Like a shark sensing blood in the water, Mike Singletary lurks in search of redemption in the form of another shot at being a head coach in the NFL.
And this time, it hits closer to home than ever before:
— Dan Pompei (@danpompei) January 26, 2022
The Athletic’s Dan Pompei speaks with Chicago Bears Hall of Fame linebacker Mike Singletary, who wants to return to the organization as its next head coach. Singletary, 63, has prior head coaching experience with the San Francisco 49ers and the now-defunct AAF’s Memphis Express. In addition to those stints as a head coach, Singletary also has a lengthy coaching history as an assistant at stops including Baltimore, Minnesota, and Los Angeles. However an 18-22 record with the Niners, 2-6 mark in Memphis, and a two-year run as a high school coach for a team that went 1-21 paints a picture of someone I can’t imagine the Bears wanting to hire as their next coach.
Nevertheless, Singletary is up for the challenge.
Singletary told Pompei he called Bears President Ted Phillips two weeks ago saying: “You know why I’m calling.

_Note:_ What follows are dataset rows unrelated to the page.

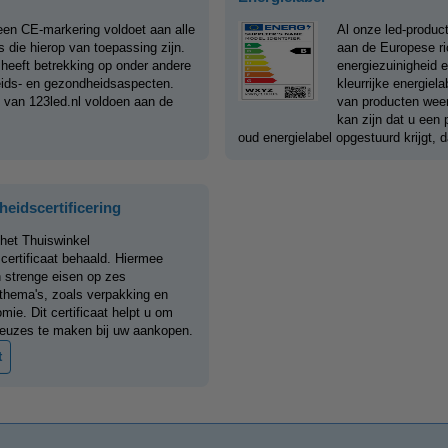
en CE-markering voldoet aan alle
Al onze led-produc
 die hierop van toepassing zijn.
aan de Europese ri
 heeft betrekking op onder andere
energiezuinigheid e
heids- en gezondheidsaspecten.
kleurrijke energiel
n van 123led.nl voldoen aan de
van producten weer
kan zijn dat u een
oud energielabel opgestuurd krijgt, d
eidscertificering
 het Thuiswinkel
ertificaat behaald. Hiermee
 strenge eisen op zes
hema's, zoals verpakking en
mie. Dit certificaat helpt u om
euzes te maken bij uw aankopen.
t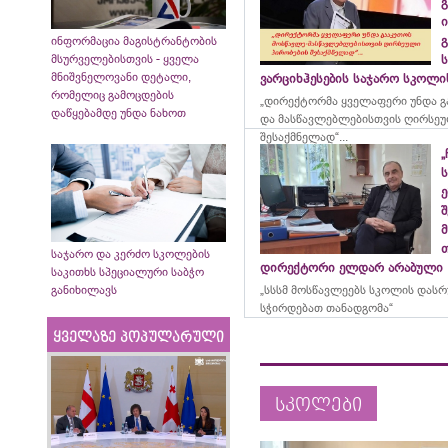
გ
ი
გ
ინფორმაცია მაგისტრანტობის
მსურველებისთვის - ყველა
მნიშვნელოვანი დეტალი,
ვარციხჰესების საჯარო სკოლ
რომელიც გამოცდების
„დირექტორმა ყველაფერი უნდა გ
დაწყებამდე უნდა ნახოთ
და მასწავლებლებისთვის ღირსეუ
შესაქმნელად“...
„
ე
მ
საჯარო და კერძო სკოლების
დირექტორი ელდარ არაბული
საკითხს სპეციალური საბჭო
„სსსმ მოსწავლეებს სკოლის დას
განიხილავს
სჭირდებათ თანადგომა“
ყველაზე პოპულარული
სკოლები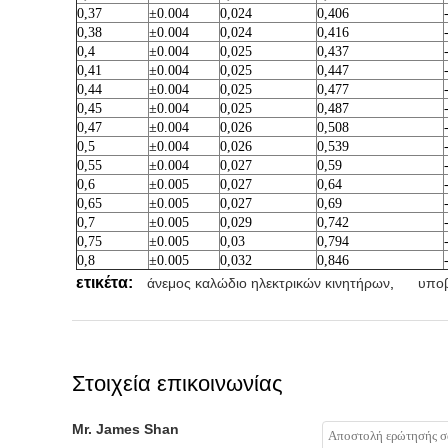
0,37
±0.004
0,024
0,406
0,38
±0.004
0,024
0,416
0,4
±0.004
0,025
0,437
0,41
±0.004
0,025
0,447
0,44
±0.004
0,025
0,477
0,45
±0.004
0,025
0,487
0,47
±0.004
0,026
0,508
0,5
±0.004
0,026
0,539
0,55
±0.004
0,027
0,59
0,6
±0.005
0,027
0,64
0,65
±0.005
0,027
0,69
0,7
±0.005
0,029
0,742
0,75
±0.005
0,03
0,794
0,8
±0.005
0,032
0,846
ετικέτα:
άνεμος καλώδιο ηλεκτρικών κινητήρων
,
υποβ
Στοιχεία επικοινωνίας
Mr. James Shan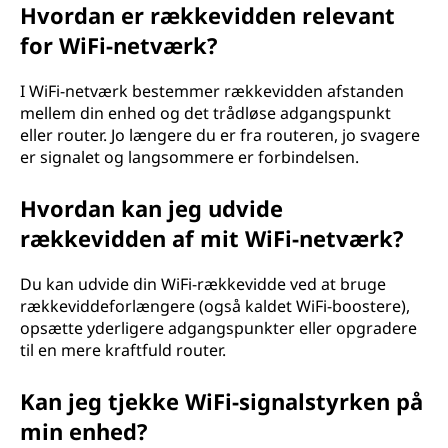
Hvordan er rækkevidden relevant
for WiFi-netværk?
I WiFi-netværk bestemmer rækkevidden afstanden
mellem din enhed og det trådløse adgangspunkt
eller router. Jo længere du er fra routeren, jo svagere
er signalet og langsommere er forbindelsen.
Hvordan kan jeg udvide
rækkevidden af mit WiFi-netværk?
Du kan udvide din WiFi-rækkevidde ved at bruge
rækkeviddeforlængere (også kaldet WiFi-boostere),
opsætte yderligere adgangspunkter eller opgradere
til en mere kraftfuld router.
Kan jeg tjekke WiFi-signalstyrken på
min enhed?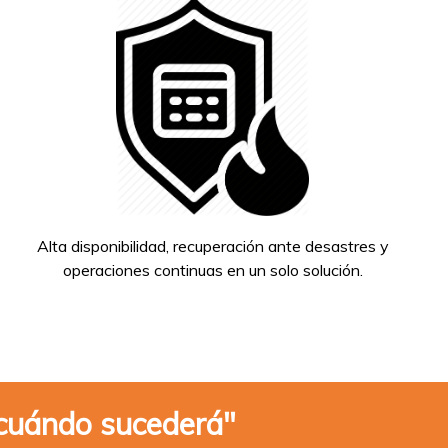
Alta disponibilidad, recuperación ante desastres y
operaciones continuas en un solo solución.
e cuándo sucederá"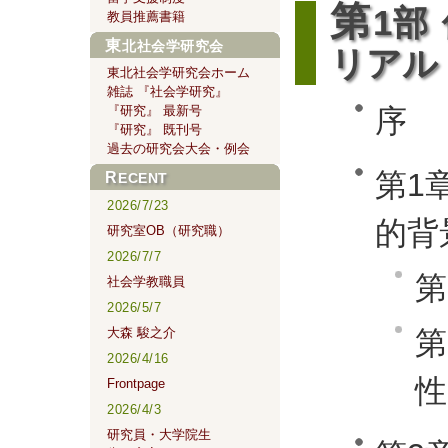
第
1部
教員推薦書籍
東北社会学研究会
リアル
東北社会学研究会ホーム
雑誌 『社会学研究』
『研究』 最新号
序
『研究』 既刊号
過去の研究会大会・例会
第1
RECENT
2026/7/23
的背
研究室OB（研究職）
2026/7/7
第
社会学教職員
2026/5/7
大森 駿之介
第
2026/4/16
性
Frontpage
2026/4/3
研究員・大学院生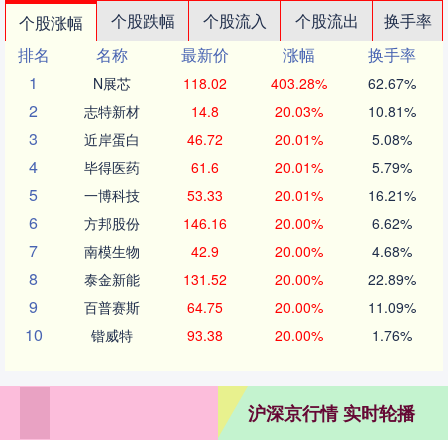
个股跌幅
个股流入
个股流出
换手率
个股涨幅
排名
名称
最新价
涨幅
换手率
1
N展芯
118.02
403.28%
62.67%
2
志特新材
14.8
20.03%
10.81%
3
近岸蛋白
46.72
20.01%
5.08%
4
毕得医药
61.6
20.01%
5.79%
5
一博科技
53.33
20.01%
16.21%
6
方邦股份
146.16
20.00%
6.62%
7
南模生物
42.9
20.00%
4.68%
8
泰金新能
131.52
20.00%
22.89%
9
百普赛斯
64.75
20.00%
11.09%
10
锴威特
93.38
20.00%
1.76%
沪深京行情 实时轮播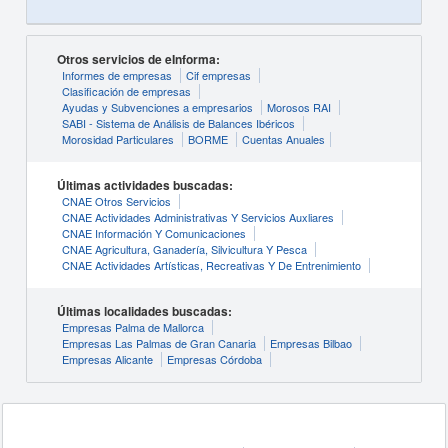
Otros servicios de eInforma:
Informes de empresas
Cif empresas
Clasificación de empresas
Ayudas y Subvenciones a empresarios
Morosos RAI
SABI - Sistema de Análisis de Balances Ibéricos
Morosidad Particulares
BORME
Cuentas Anuales
Últimas actividades buscadas:
CNAE Otros Servicios
CNAE Actividades Administrativas Y Servicios Auxliares
CNAE Información Y Comunicaciones
CNAE Agricultura, Ganadería, Silvicultura Y Pesca
CNAE Actividades Artísticas, Recreativas Y De Entrenimiento
Últimas localidades buscadas:
Empresas Palma de Mallorca
Empresas Las Palmas de Gran Canaria
Empresas Bilbao
Empresas Alicante
Empresas Córdoba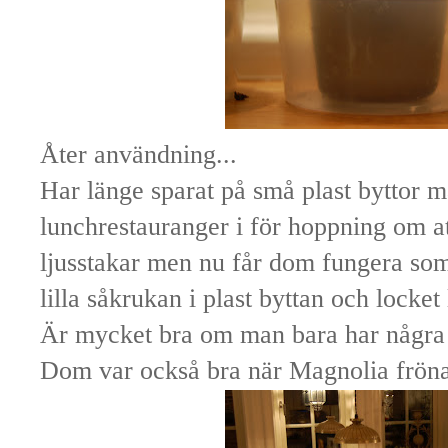
Åter användning...
Har länge sparat på små plast byttor ma
lunchrestauranger i för hoppning om at
ljusstakar men nu får dom fungera som
lilla såkrukan i plast byttan och locket
Är mycket bra om man bara har några 
Dom var också bra när Magnolia fröna s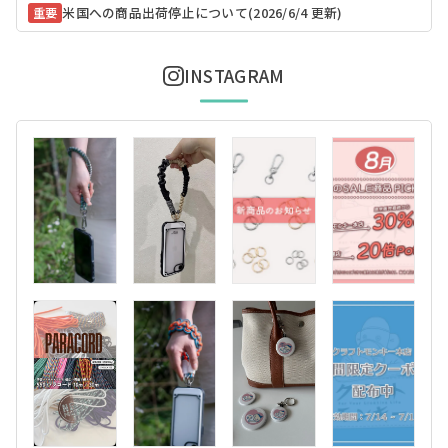
米国への商品出荷停止について(2026/6/4 更新)
重要
INSTAGRAM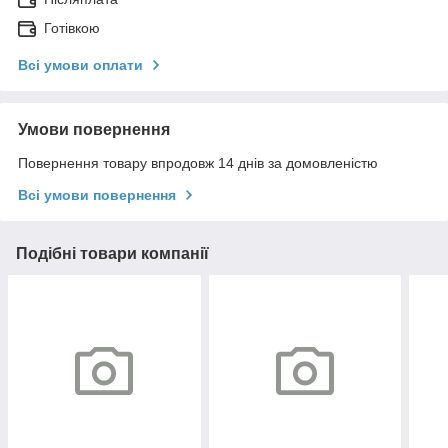
Готівкою
Всі умови оплати
Умови повернення
Повернення товару впродовж 14 днів за домовленістю
Всі умови повернення
Подібні товари компанії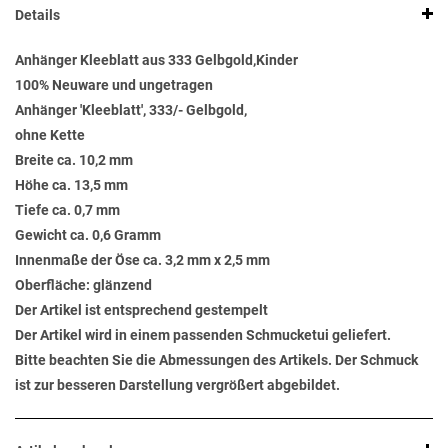
Details
Anhänger Kleeblatt aus 333 Gelbgold,Kinder
100% Neuware und ungetragen
Anhänger 'Kleeblatt', 333/- Gelbgold,
ohne Kette
Breite ca. 10,2 mm
Höhe ca. 13,5 mm
Tiefe ca. 0,7 mm
Gewicht ca. 0,6 Gramm
Innenmaße der Öse ca. 3,2 mm x 2,5 mm
Oberfläche: glänzend
Der Artikel ist entsprechend gestempelt
Der Artikel wird in einem passenden Schmucketui geliefert.
Bitte beachten Sie die Abmessungen des Artikels. Der Schmuck
ist zur besseren Darstellung vergrößert abgebildet.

I’m ready to lead this team to a championship.”
And for what it’s worth, Singletary makes some worthwhile observations about the Bears that are worth sharing. For instance, Singletary shares the same sentiments Bears fans do when it comes to explaining their issues: “I think they have struggled because they don’t know football,” Singletary says of team management.
When it comes to the on-field product, it doesn’t seem like Singletary believes the team plays with enough oomph! to get the job done: “The Bears players don’t play with the passion that they are playing for something,” Singletary says in the piece. “They play with just enough so nobody is on them.”
Those are bold words. But it is still the perspective of a respected Hall of Famer who has a Super Bowl ring, two NFL Defensive Player of the Year awards, seven first-team All-Pro nods, Man of the Year honors, and a place among the all-time greats in NFL history. And while all of those accolades are nice, it is a struggle to see Singletary as a fit as the Bears next coach. Singletary got an interview for the defensive coordinator opening last year. But ultimately, the organization probably saw putting him on staff with a lame-duck GM and a coach on unstable ground as a not-so-great idea.
In the end, this is nothing against Singletary. It is just an honest assessment of where he is, where the Bears are as a franchise, and where they need to go moving forward. And I write this as someone who believes the Bears could be more inclusive with their alumni. But things don’t seem to be lining up for him as a coaching candidate in Chicago. Not at this stage of his career. And not with the messes the team needs to clean up at various levels of the organizational flow chart. Courtesy phone calls are nice and all, but if Singletary truly wants to get back into coaching, the Bears can do more than give him a token interview at the expense of mucking up their own process.